En segundo lugar, tampoco podemos olvidar, como hace a mi juicio Pikaza, que la Alianza de Dios con el pueblo de Israel no es un fin en sí misma. Dios estableció esa Alianza como medio para un fin, crear un pueblo que acogiese a su Hijo encarnado. Por eso mismo, todo lo que hay de verdadero, bueno y santo en el judaísmo señala en una única dirección: hacia el Mesías, el Deseado de las Naciones, el Príncipe de la Paz, el Salvador prometido, que es Jesucristo.
Si no proclamamos el Evangelio a los judíos, les estaremos robando aquello que les pertenece, aquello que se les anunció y han estado esperando durante milenios. Si no les proclamamos a Cristo, estaremos dejando a Dios como un mentiroso, ya que les prometió un Mesías que no llega nunca. La asamblea de Israel está llamada a ser germen, núcleo y parte de la Iglesia que acoge a todos los hombres, porque vendrán muchos del oriente y del occidente, y se sentarán con Abraham e Isaac y Jacob en el reino de los cielos.
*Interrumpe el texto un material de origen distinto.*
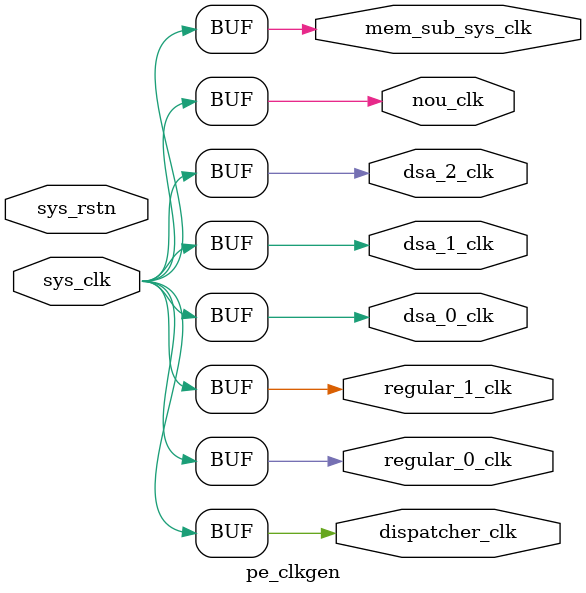
<source format=v>
module pe_clkgen(
    dispatcher_clk,
    regular_0_clk,
    regular_1_clk,
    dsa_0_clk,
    dsa_1_clk,
    dsa_2_clk,
    nou_clk,
    mem_sub_sys_clk,
    sys_clk,
    sys_rstn
);

output dispatcher_clk;
output regular_0_clk;
output regular_1_clk;
output dsa_0_clk;
output dsa_1_clk;
output dsa_2_clk;
output nou_clk;
output mem_sub_sys_clk;
input  sys_clk;
input  sys_rstn;

//TODO, PLL/MMCM required
assign dispatcher_clk = sys_clk;   
assign regular_0_clk = sys_clk;   
assign regular_1_clk = sys_clk;   
assign dsa_0_clk = sys_clk;   
assign dsa_1_clk = sys_clk;   
assign dsa_2_clk = sys_clk;   
assign nou_clk = sys_clk;   
assign mem_sub_sys_clk = sys_clk;

endmodule

</source>
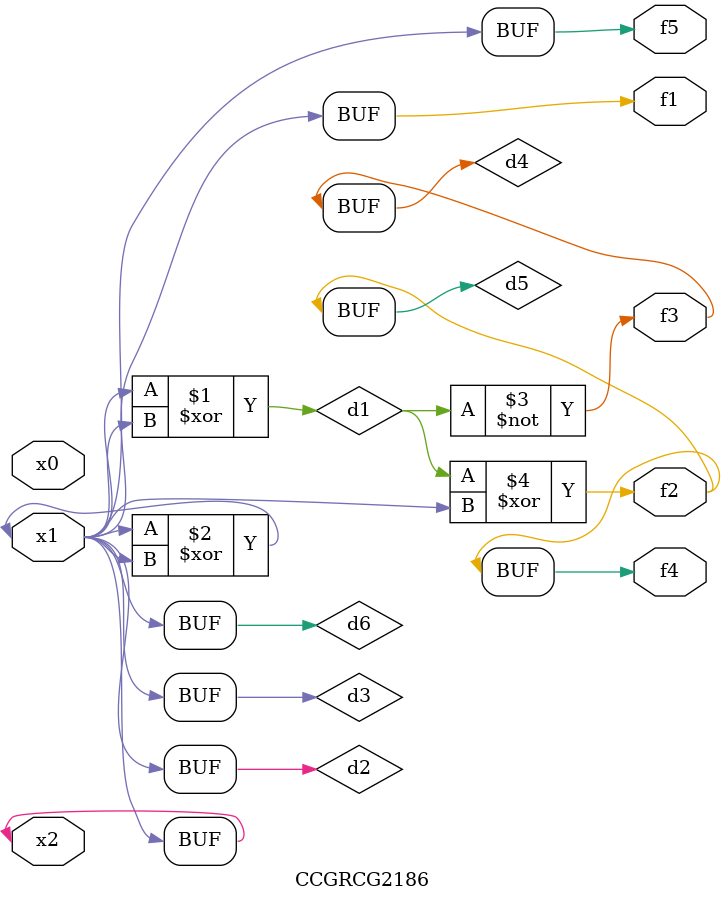
<source format=v>
module CCGRCG2186(
	input x0, x1, x2,
	output f1, f2, f3, f4, f5
);

	wire d1, d2, d3, d4, d5, d6;

	xor (d1, x1, x2);
	buf (d2, x1, x2);
	xor (d3, x1, x2);
	nor (d4, d1);
	xor (d5, d1, d2);
	buf (d6, d2, d3);
	assign f1 = d6;
	assign f2 = d5;
	assign f3 = d4;
	assign f4 = d5;
	assign f5 = d6;
endmodule

</source>
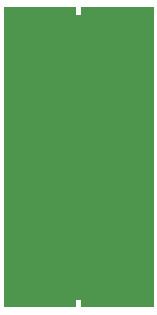
<source format=gbl>
G04*
G04*
G04 Layer_Color=16711680*
%FSLAX25Y25*%
%MOIN*%
%SFA3.937B3.937*%
G70*
G04*
G04*
G04*
G04 #@! TF.FilePolarity,Positive*
G04*
G01*
G75*
%ADD13C,0.08268*%
%ADD14C,0.00787*%

G36*
X0Y0D1*
X24200Y0D1*
X24200Y2400D1*
X25800Y2400D1*
X25800Y0D1*
X50000Y0D1*
X50000Y100000D1*
X25800Y100000D1*
X25800Y97600D1*
X24200Y97600D1*
X24200Y100000D1*
X0Y100000D1*
X0Y0D1*
G37*
M02*
</source>
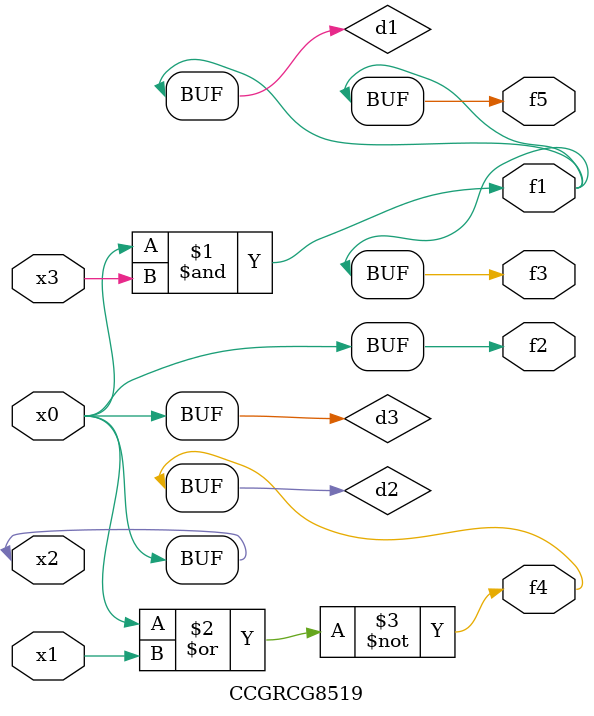
<source format=v>
module CCGRCG8519(
	input x0, x1, x2, x3,
	output f1, f2, f3, f4, f5
);

	wire d1, d2, d3;

	and (d1, x2, x3);
	nor (d2, x0, x1);
	buf (d3, x0, x2);
	assign f1 = d1;
	assign f2 = d3;
	assign f3 = d1;
	assign f4 = d2;
	assign f5 = d1;
endmodule

</source>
No olvidemos que tenemos testigos privilegiados de esto. El primer testigo es un judío ilustre, Pablo de Tarso, circuncidado el octavo día; del linaje de Israel; de la tribu de Benjamín; hebreo e hijo de hebreos; en cuanto a la Ley, fariseo… en cuanto a la justicia de la Ley, intachable. Podríamos preguntarle si no habría sido mejor que continuase siendo judío en vez de buscarse tantos problemas convirtiéndose al cristianismo. Su respuesta sería: lo que era para mí ganancia, lo he juzgado una pérdida a causa de Cristo. Y más aún: juzgo que todo es pérdida ante la sublimidad del conocimiento de Cristo Jesús, mi Señor, por quien perdí todas las cosas, y las tengo por basura para ganar a Cristo.
Tenemos otros muchos testigos, porque muchos de los primeros cristianos pertenecían al pueblo de Israel. A fin de cuentas, todos los apóstoles eran israelitas y, guiados por Pedro, proclamaron ante su pueblo: Sepa con certeza todo Israel que Dios ha constituido Señor y Cristo a Jesús… Convertíos y que cada uno de vosotros se haga bautizar en el nombre de Jesucristo.
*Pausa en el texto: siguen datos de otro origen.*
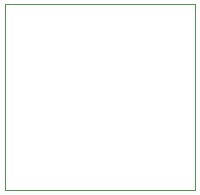
<source format=gm1>
G04 Layer_Color=16711935*
%FSLAX25Y25*%
%MOIN*%
G70*
G01*
G75*
%ADD20C,0.00100*%
D20*
X57500Y-7000D02*
Y55000D01*
X-6000D01*
X57500Y-7000D02*
X-6000D01*
Y55000D01*
X57500Y-7000D02*
Y55000D01*
X-6000D01*
X57500Y-7000D02*
X-6000D01*
Y55000D01*
M02*

</source>
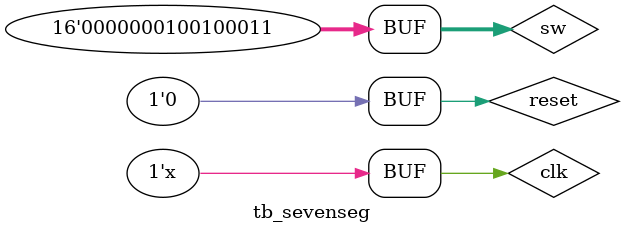
<source format=v>
`timescale 1ns / 1ps


module tb_sevenseg(

    );
    
    reg clk = 0;
    reg [15:0] sw;
    reg reset = 0;
    wire [3:0] an;
    wire [6:0] seg;
    sevenseg uut (clk, sw, reset, an, seg);
    
    always #5 clk = ~clk;
    
    initial begin
    sw = 16'b0011001000010000; // output 3210 to segs
    #200
    reset = 1;
    #100
    reset = 0;
    #200
    reset = 1;
    #25
    reset = 0;
    #100
    sw = 16'b000000100100011; // output 0123 to segs
    #200
    reset = 1;
    #100
    reset = 0;
    #200
    reset = 1;
    #25
    reset = 0;
    end
    
endmodule

</source>
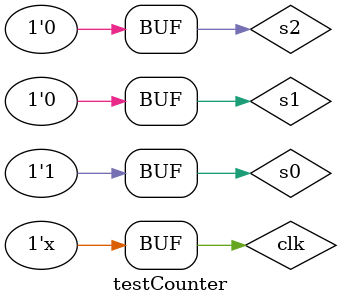
<source format=v>
`timescale 1ns / 1ps


module testCounter;

	// Inputs
	reg clk;
	reg s0;
	reg s1;
	reg s2;

	// Outputs
	wire [7:0] out0;
	wire [7:0] out1;

	// Instantiate the Unit Under Test (UUT)
	COUNTER uut (
		.clk(clk), 
		.s0(s0), 
		.s1(s1), 
		.s2(s2), 
		.out0(out0), 
		.out1(out1)
	);
always
begin
#10;clk=~clk;
end
	initial begin
		// Initialize Inputs
		clk = 0;
		s0 = 0;
		s1 = 0;
		s2 = 0;

		// Wait 100 ns for global reset to finish
		#2000;
      s0 = 1;
		#1000;
		s1 = 1;
		#1000;
		s1 = 0;
		s2 = 1;
		#300;
		s2 = 0;
		// Add stimulus here

	end
      
endmodule


</source>
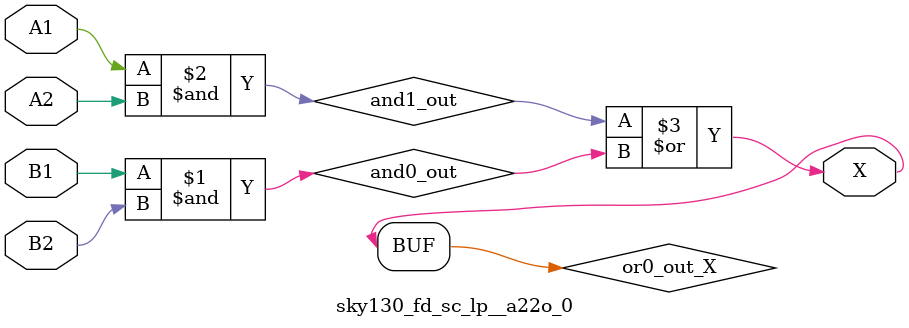
<source format=v>
/*
 * Copyright 2020 The SkyWater PDK Authors
 *
 * Licensed under the Apache License, Version 2.0 (the "License");
 * you may not use this file except in compliance with the License.
 * You may obtain a copy of the License at
 *
 *     https://www.apache.org/licenses/LICENSE-2.0
 *
 * Unless required by applicable law or agreed to in writing, software
 * distributed under the License is distributed on an "AS IS" BASIS,
 * WITHOUT WARRANTIES OR CONDITIONS OF ANY KIND, either express or implied.
 * See the License for the specific language governing permissions and
 * limitations under the License.
 *
 * SPDX-License-Identifier: Apache-2.0
*/


`ifndef SKY130_FD_SC_LP__A22O_0_FUNCTIONAL_V
`define SKY130_FD_SC_LP__A22O_0_FUNCTIONAL_V

/**
 * a22o: 2-input AND into both inputs of 2-input OR.
 *
 *       X = ((A1 & A2) | (B1 & B2))
 *
 * Verilog simulation functional model.
 */

`timescale 1ns / 1ps
`default_nettype none

`celldefine
module sky130_fd_sc_lp__a22o_0 (
    X ,
    A1,
    A2,
    B1,
    B2
);

    // Module ports
    output X ;
    input  A1;
    input  A2;
    input  B1;
    input  B2;

    // Local signals
    wire and0_out ;
    wire and1_out ;
    wire or0_out_X;

    //  Name  Output     Other arguments
    and and0 (and0_out , B1, B2            );
    and and1 (and1_out , A1, A2            );
    or  or0  (or0_out_X, and1_out, and0_out);
    buf buf0 (X        , or0_out_X         );

endmodule
`endcelldefine

`default_nettype wire
`endif  // SKY130_FD_SC_LP__A22O_0_FUNCTIONAL_V

</source>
Quizá el mejor testigo que nos asegura que Israel está deseando recibir al Mesías es la Hija de Jerusalén, la mujer vestida de sol, el resto fiel de Israel, la hija de Eva, la sierva del Señor, el Arca de la Nueva Alianza, la doncella de Nazaret: María, madre de Jesús y madre nuestra.
Ella, cuando acogió al Mesías en su seno, pudo decir con verdad: Desde ahora me felicitarán todas las generaciones, porque el poderoso ha hecho obras grandes por mí… y no se olvidó de señalar que el Señor había enviado a su Hijo a salvarnos, como lo había prometido a nuestros padres, en favor de Abraham y su descendencia por siempre. No es otra cosa lo que tenemos que anunciar al pueblo judío: en su Hijo Jesucristo, nacido de María, el Señor ha cumplido, por fin, todas sus promesas.